私たちの知る海の毛蟹は、” 紅毛蟹 hong mao xie ホンマォシエ "と呼び分ける。
河蟹は、熱を加えれば甲羅が赤くなるが、毛は赤くならないから。
” 北海道毛蟹 " 、” 朝鮮毛蟹 " など海外の産地名が入れて呼び分けることも。
上海にいた頃に、すでに中国に毛蟹が入って来ていた。タラバも然り、朝鮮半島もの、あるいはロシア産のモノ。北寄りの冷たい海のモノ。
北海道を含め、揚がった先、人間が勝手に海域に引いた線で国籍が変わる蟹達、魚達。彼らには、どこの国の人に食される、どこの国に納税貢献するかも、知らない話なのだ。

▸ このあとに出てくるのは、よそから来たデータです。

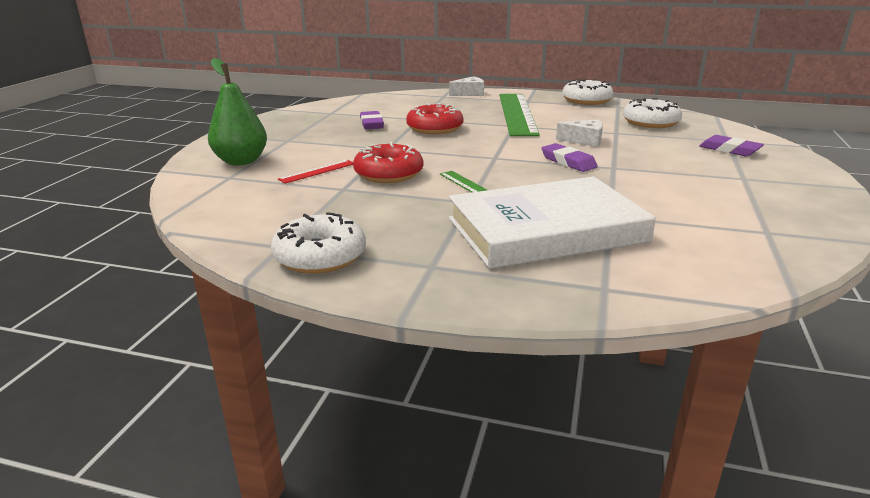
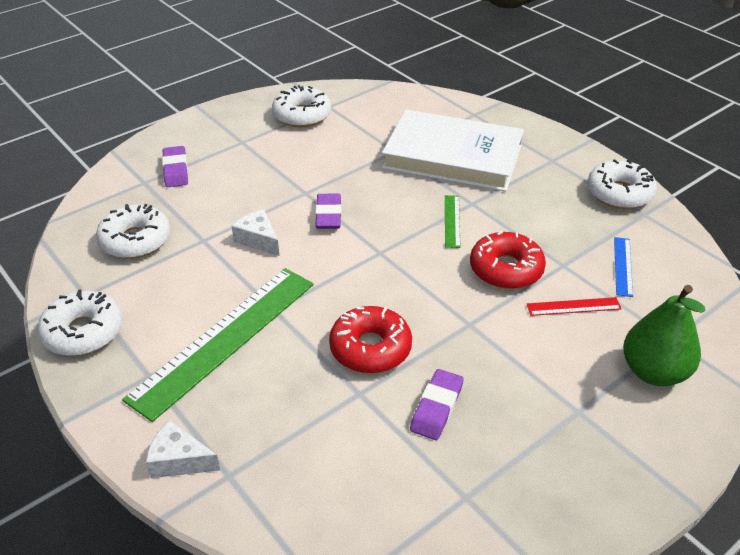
camera: 145 degrees left, 15 degrees up
none -> white donut [272,85,331,128]
none -> blue ruler [614,237,633,297]

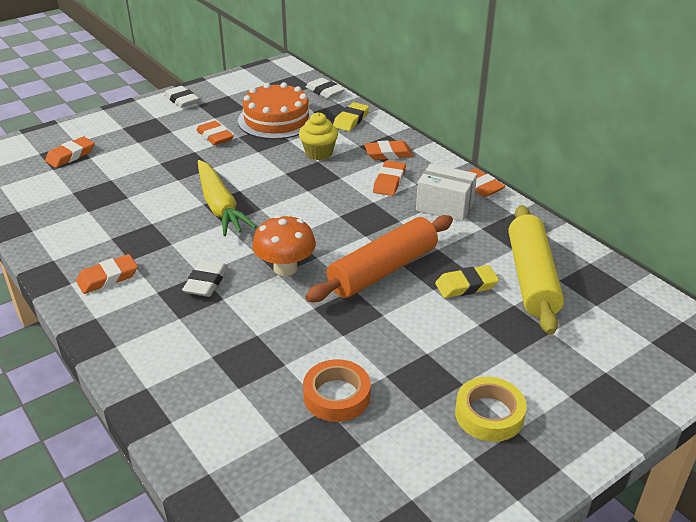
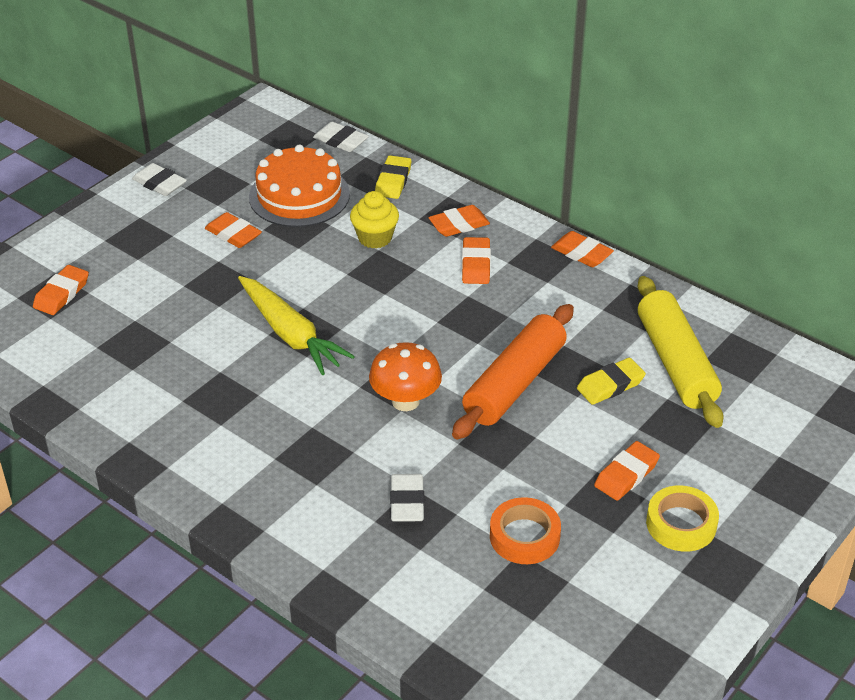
camera: 15 degrees left, 5 degrees up
orange eraser [76,254,138,294] -> orange eraser moved to [594,441,660,501]
white eraser [182,260,228,297] -> white eraser moved to [390,474,424,522]
white box [416,163,477,222] -> none

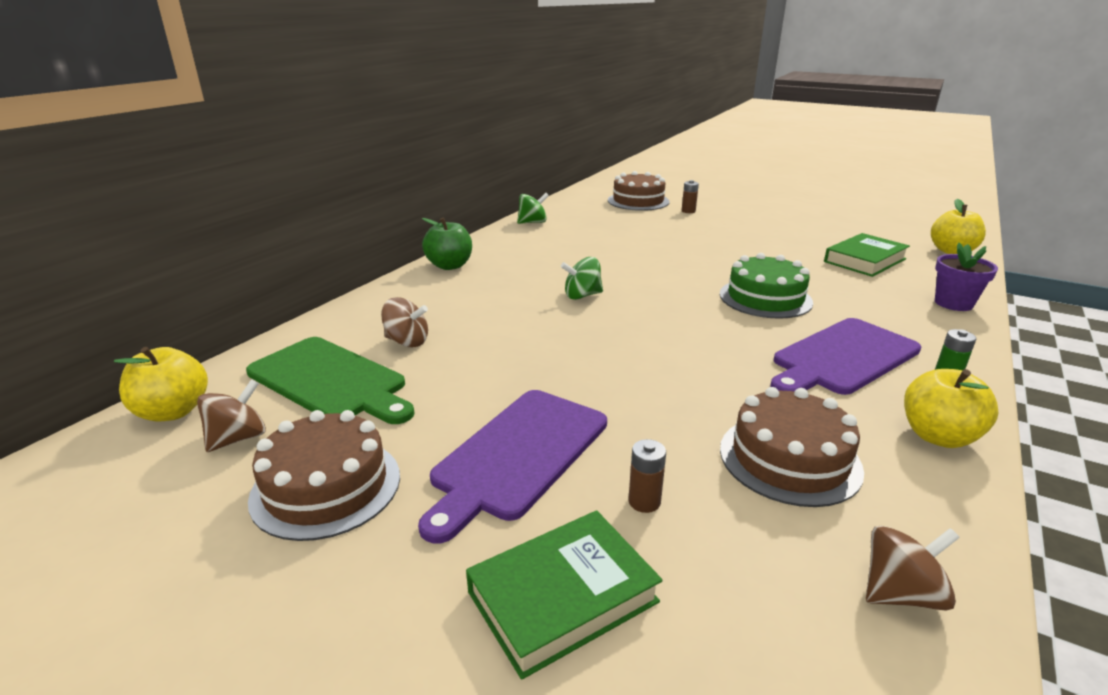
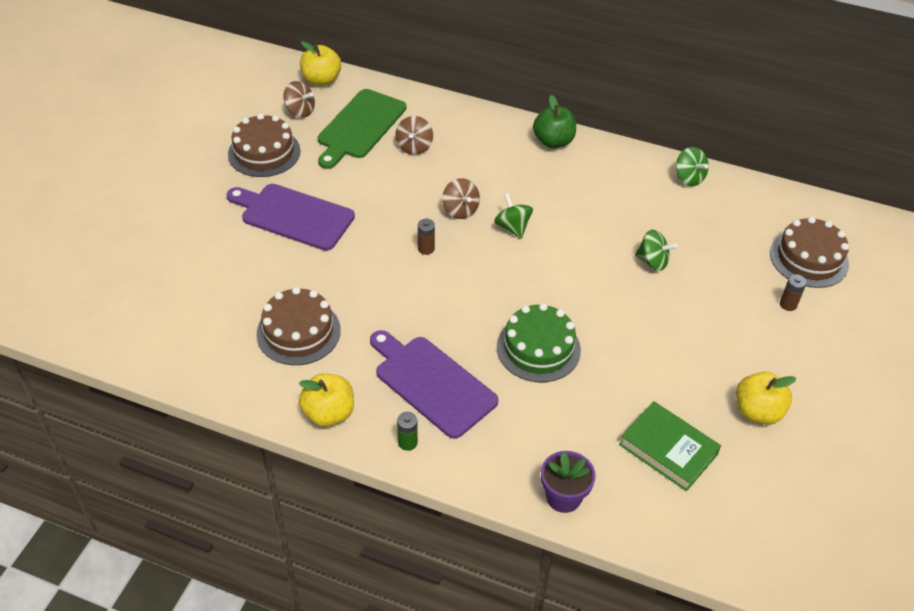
camera: 80 degrees right, 20 degrees up
green book [466,511,663,680] -> none
brown battery [628,439,666,513] -> brown battery moved to [418,219,435,255]
brown spinning top [866,526,960,611] -> brown spinning top moved to [442,178,480,219]
yellow apple [931,199,986,254] -> yellow apple moved to [736,372,796,425]
none -> green spinning top [635,230,678,271]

上記写真の蟹は、2018年1月常州で手にした、おそらく中国の養殖物。
ローカルの市場ではなく、普段利用する日本食材を扱う仲介業者のもの。業者は相変わらず、産地や素性を知らないのか、或いは伏せるのか、情報が無い中、自分で推測。
何となく薄白い殻と、やや未発達気味に見えるハサミ。多分、これも国内養殖を始めたか?
それでも、鮮度の良いもの。店で使ってみた。
” 毛蟹の茶碗蒸し "
蟹のむき身、炊いた椎茸、卵液に出汁を加えて蒸す。茶碗” ではないか。。。
” 毛蟹の甲羅 海鮮寄せ寿司 "
" 毛蟹の甲羅酒 "
” 毛蟹の天津飯 "
” 毛蟹と鰻のバラ蒸し寿司 "
写真に画質差があるが、どれも店で私が作り撮影したもの、違う機会の写真をまとめてアップしました。ご理解の程。

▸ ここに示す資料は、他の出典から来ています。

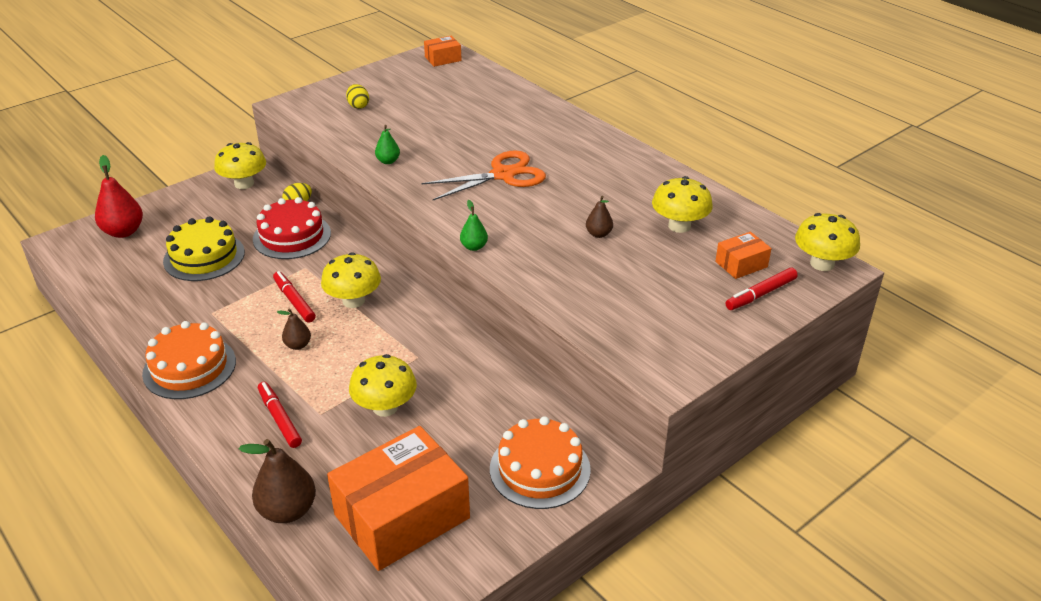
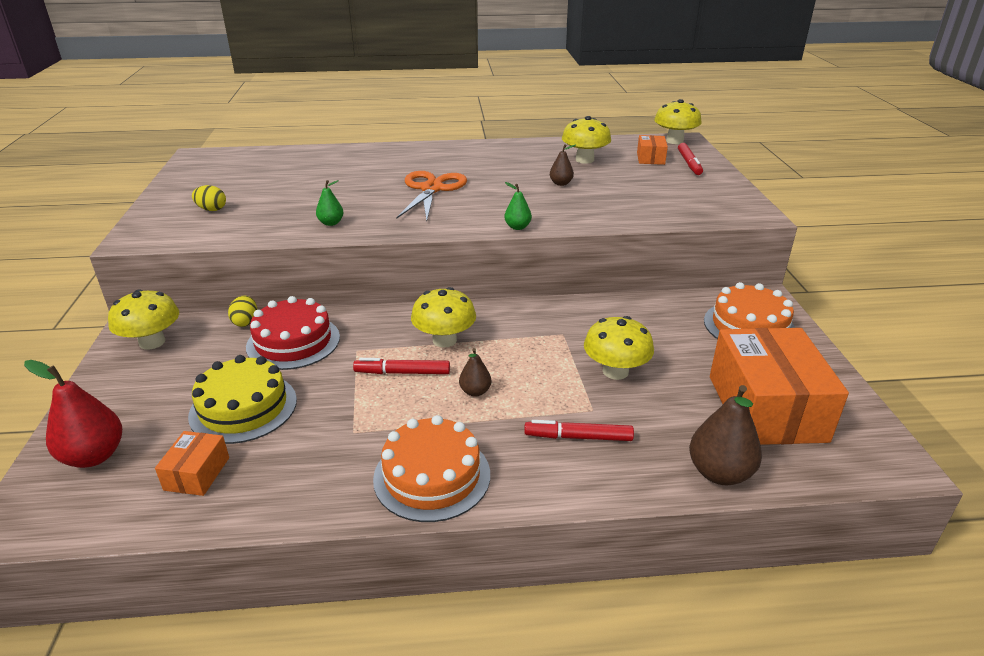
camera: 55 degrees left, 5 degrees down
orange box [424,35,462,67] -> orange box moved to [155,431,229,496]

味ですが、一通りの料理にアレンジして問題ないもの。風味は北海道で食べていたものよりは淡白な感じ。味噌に関して更に淡白で、味噌に期待しなければ有効な食材かと思えたのでありました。
上海蟹など、生きた河蟹を近所の市場で買って、家で蒸して食べる日常がある中国の人達には、北海道の”茹で蟹”のように塩水で炊きおいたものを冷ましておいても売れません。その場で火入れすることが店で扱うポイントになってきます。

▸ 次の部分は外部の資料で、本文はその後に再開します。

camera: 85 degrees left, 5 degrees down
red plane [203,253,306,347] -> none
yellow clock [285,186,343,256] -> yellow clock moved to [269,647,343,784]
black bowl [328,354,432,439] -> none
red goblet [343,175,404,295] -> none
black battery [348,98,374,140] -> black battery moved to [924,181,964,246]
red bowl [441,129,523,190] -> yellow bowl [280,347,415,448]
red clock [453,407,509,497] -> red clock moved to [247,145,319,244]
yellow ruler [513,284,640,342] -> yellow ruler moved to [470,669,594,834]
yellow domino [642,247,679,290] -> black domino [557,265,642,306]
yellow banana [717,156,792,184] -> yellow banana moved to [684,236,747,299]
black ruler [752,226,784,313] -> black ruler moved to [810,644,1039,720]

北海道の茹で蟹は、釜に大量の蟹を高密度で炊き上げ、旨みの中で茹でることができるので冷めてもその旨みが身に落ち着き、美味しいものになります。
店で鍋に綺麗なお湯を張り、茹でても旨みの流失しか起こりません。ここではオーダーを受けて、生きたものを蒸すのが正解です。
まぁ、あれこれ扱う方法を考え、売る方法を探る。戦いの日々は続くのありました。。。